Let's face it, the Middle Ages weren't a great time to be a witch. With the drownings, beheadings, and burnings, they just couldn't seem to catch a break. With plenty of lifestyle alternatives that wouldn't necessarily lead to a painful and fiery death, the population of spell casters dwindled before it was all but erased. One did manage to survive, though, frozen under a lake for five hundred years. She has awakened and the witch hunts are resumed, but they won't find easy prey this time around. With a smirk, a wink, and a twirl of her hair, Bayonetta channels centuries of brutality and oppression back on her assailants. She must be enjoying this.
The level of action coupled with the brutality of Bayonetta's special attacks is almost enough to give me goosebumps.
It's easy to draw parallels between Bayonetta and other action game flagships like Devil May Cry and Ninja Gaiden, but Hideki Kamiya's latest title scoffs at its genre predecessors the moment enemies appear on screen. In an acrobatic flurry of bullets, blades, and hair, Bayonetta wreaks a swathe of torture and destruction at sixty frames per second. Dante and Ryu should hit the gym before their next outing.
Combat feels visceral, and the level of action coupled with the brutality of Bayonetta's special attacks is almost enough to give me goosebumps. By stringing together combos and avoiding damage you can fill up her magic gauge, and that is used to execute various Torture Attacks, like summoning a guillotine to stuff enemies into, or a giant spiked wheel that will land on one unfortunate victim and spin mercilessly atop them. The witch takes it all in stride, and will only pause for a smug adjustment of her glasses before moving on to the next future corpse.
As cool as these skirmishes are, boss battles take the main stage by reaching absolutely ridiculous proportions. As Kamiya demonstrated his game, he stressed that he wanted to create an undivided focus on the conflict between Bayonetta and her adversaries. During a boss encounter, the entire world could be (and, as was shown, often is) crumbling around the two central opponents whose singular goal, to completely annihilate the other, is unwavering. The first example of this came when I began to cross a long stone bridge, only to have a hulking monstrosity of an angel rise up alongside the adjacent cliff wall and reach out to rip the walkway free of its supports. The fight was on as this behemoth swung the dislocated bridge in one hand, player and all, while clinging to the cliff with its other.

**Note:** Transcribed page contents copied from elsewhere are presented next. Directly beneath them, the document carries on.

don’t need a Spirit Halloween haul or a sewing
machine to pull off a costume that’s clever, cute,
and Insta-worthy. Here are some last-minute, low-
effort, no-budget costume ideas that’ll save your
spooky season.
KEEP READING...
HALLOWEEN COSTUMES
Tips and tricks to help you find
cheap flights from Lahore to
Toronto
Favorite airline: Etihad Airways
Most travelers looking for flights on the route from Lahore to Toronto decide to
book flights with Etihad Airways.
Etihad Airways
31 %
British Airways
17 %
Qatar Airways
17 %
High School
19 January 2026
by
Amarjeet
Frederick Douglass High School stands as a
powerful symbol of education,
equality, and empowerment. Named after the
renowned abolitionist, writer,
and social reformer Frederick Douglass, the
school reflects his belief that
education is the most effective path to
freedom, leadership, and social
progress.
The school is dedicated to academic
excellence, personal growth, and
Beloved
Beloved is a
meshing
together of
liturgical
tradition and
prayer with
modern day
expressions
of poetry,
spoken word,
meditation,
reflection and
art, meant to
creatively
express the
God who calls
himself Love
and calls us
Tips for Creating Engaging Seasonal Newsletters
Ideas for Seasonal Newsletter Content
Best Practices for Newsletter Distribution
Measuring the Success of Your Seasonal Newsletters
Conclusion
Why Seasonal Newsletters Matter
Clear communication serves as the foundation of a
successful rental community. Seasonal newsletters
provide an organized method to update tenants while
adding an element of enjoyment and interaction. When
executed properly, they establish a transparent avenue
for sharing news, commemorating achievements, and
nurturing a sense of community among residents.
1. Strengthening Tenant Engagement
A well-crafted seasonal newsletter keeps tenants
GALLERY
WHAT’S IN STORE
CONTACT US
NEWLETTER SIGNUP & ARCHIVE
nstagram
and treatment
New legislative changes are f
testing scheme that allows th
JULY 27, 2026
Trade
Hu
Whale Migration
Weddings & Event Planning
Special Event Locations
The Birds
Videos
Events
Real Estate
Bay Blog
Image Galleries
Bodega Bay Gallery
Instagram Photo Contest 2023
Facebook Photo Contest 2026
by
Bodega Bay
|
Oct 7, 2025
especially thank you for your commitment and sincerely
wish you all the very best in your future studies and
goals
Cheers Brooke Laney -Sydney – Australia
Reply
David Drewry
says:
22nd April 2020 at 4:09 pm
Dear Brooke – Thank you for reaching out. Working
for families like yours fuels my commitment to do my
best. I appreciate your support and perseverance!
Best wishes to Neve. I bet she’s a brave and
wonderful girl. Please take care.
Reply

In another instance, a dragon head exploded through a chapel wall, and when it took to the sky that particular corner of the building was ripped into the air along with the player. The powerful jaws would snap and attack while its second head, snaking around the crumbled stonework, simultaneously launched fireballs at an unfazed and unblinking Bayonetta. Needless to say, my mouth was agape as I tried to take all of this in. These battles would typically conclude with a Climax Attack, which involves summoning a demonic portal through which our protagonist's hair can take the form of an even more formidable beast that treats bosses like chew toys. Even though I was on the edge of my seat, Bayonetta's subsequent exaggerated pose and confident swagger implied that she knew what the outcome would be all along.
The environments that were shown were beautiful, and it's obvious that a lot of care went into crafting a penetrating atmosphere which conveys both the warm glow of angelic bliss and the fiery hell of a demon underworld. The enemies were also very intriguing in this sense, being themselves a shining symbol of high ideals with a dark, festering side just beneath the surface. While this juxtaposition of light and dark was always present, it is also seemed deliberately confused, and that's something that I appreciate. How could these regal angels also be so aggressive and monstrous? It raises questions about the age-old conflict of good versus evil, and suggests that both may always exist within us. Completing the show floor demonstration gave way to a simple text outro which teased the game while letting these ideas linger in the air: "In a universe of light and dark, where perception is reality."
So how do you make an established action genre even better? Bayonetta's answer is both simple and effective: add more action. It delivers cataclysmic attacks at breakneck speeds; the result is a spellbinding presentation that is a treat to watch and ultimately satisfying to control. Having experienced the over-the-top gameplay and hints of an allegorical theme, I walked away thoroughly impressed.